City seeks ways to enforce liens
Published 11:30 am Wednesday, August 27, 2014
The Board of Mayor and Aldermen need to find a way to reduce the number of people who owe the city money for cleaning and clearing their property, and influence more people to clean their own land, North Ward Alderman Michael Mayfield said.
“It’s sad that we have to keep going in three and four times to some properties to cut them,” Mayfield told the Board of Mayor and Aldermen Monday. “We have to find a way to get these people to pay us.”
His comments came after the board reviewed five pieces of property for liens.
Under state law, the city has the right to clean and clear private property if it is deemed to be a health and safety threat to a neighborhood and charge the property owner for the work. Officials try to give property owners an opportunity to clean their property, but if they don’t, the city either hires a private contractor or uses a city crew to do the work.
When city workers and equipment are used, the property owner is charged a fee based on the city’s pay scale for the employee, an hourly rate for using the equipment based on a scale set by the Federal Emergency Management Agency for heavy-equipment costs, plus the cost of disposing of the debris.
Besides charging property owners the cost of cleaning the land, the city assesses a penalty of 25 percent of the cost to clean the site, and charges a $50 administrative fee to cover paperwork.
To recover its expenses, the city bills the property owner for the work. If the property owner does not reimburse the city within a certain period of time, the board goes to the county tax rolls and places liens on the properties to recover the costs, which means the city has to wait until the property owner pays their taxes or sells the property to recover the costs.

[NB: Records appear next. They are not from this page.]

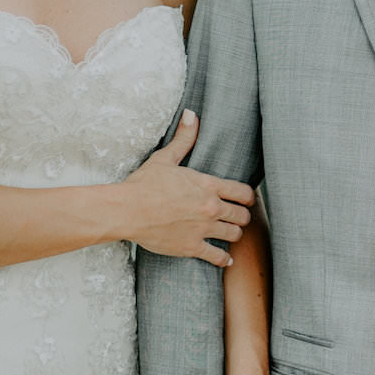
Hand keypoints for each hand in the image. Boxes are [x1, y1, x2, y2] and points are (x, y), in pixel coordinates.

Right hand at [125, 110, 254, 267]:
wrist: (127, 210)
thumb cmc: (144, 183)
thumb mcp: (165, 158)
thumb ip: (184, 139)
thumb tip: (192, 114)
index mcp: (208, 185)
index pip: (243, 192)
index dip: (248, 197)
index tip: (245, 200)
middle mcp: (211, 208)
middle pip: (243, 216)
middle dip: (242, 216)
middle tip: (237, 217)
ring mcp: (203, 229)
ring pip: (234, 235)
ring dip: (233, 234)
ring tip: (229, 234)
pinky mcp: (192, 247)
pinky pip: (218, 257)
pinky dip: (223, 259)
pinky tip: (225, 259)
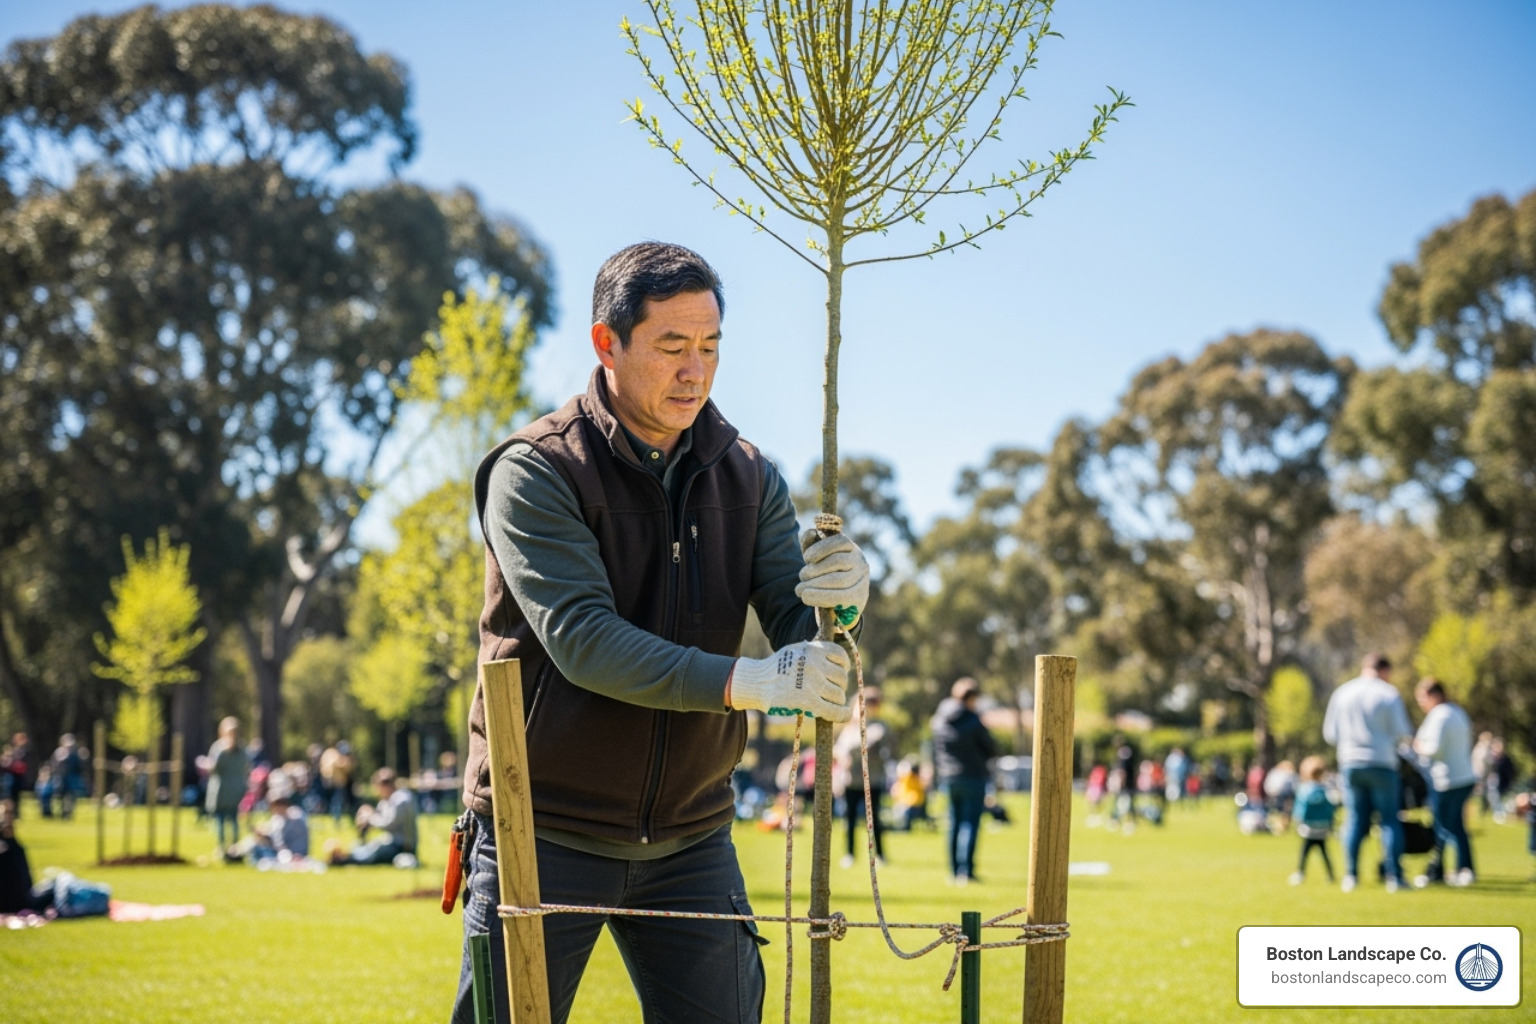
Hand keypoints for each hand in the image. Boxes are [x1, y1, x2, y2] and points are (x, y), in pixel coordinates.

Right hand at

As of June 2013, city records showed a total of $286,370 in uncollected debt in the form of liens that 143 property owners owe the city for cutting, cleaning, clearing, and, in some cases, removing buildings from 238 parcels since 2009.
Mayfield said the total owned has risen to about $350,000, and so is the number of properties.
Recovering that money, he said, is something the board is going to have to look at “because that’s escalating.”
“Every time he (Community Development Director Victor Gray-Lewis) comes in this board meeting and he gives us this list (of cleared properties), we’re not collecting in these properties. And the state has parcels turned over to them.”
About half the total number of vacant properties in the city with liens are owned by the State of Mississippi, which picks up the properties that are not claimed at tax sales, and under state law is exempt from paying taxes and the liens on the land.
The state can make limited reimbursements to a city for property cleaning and maintenance costs, but the costs cannot exceed the amount for the property’s selling price.
Mayfield suggested increasing the administrative fee “as high as we can possibly get it” as an incentive to get property owners to clean their own property.
“I don’t want to get into a situation where we have $500,000 (in liens) and can’t collect a dime of it, because these people make no attempt to pay what they owe, and it’s the same people, time over time, over time,” he said. “We need to do something now.”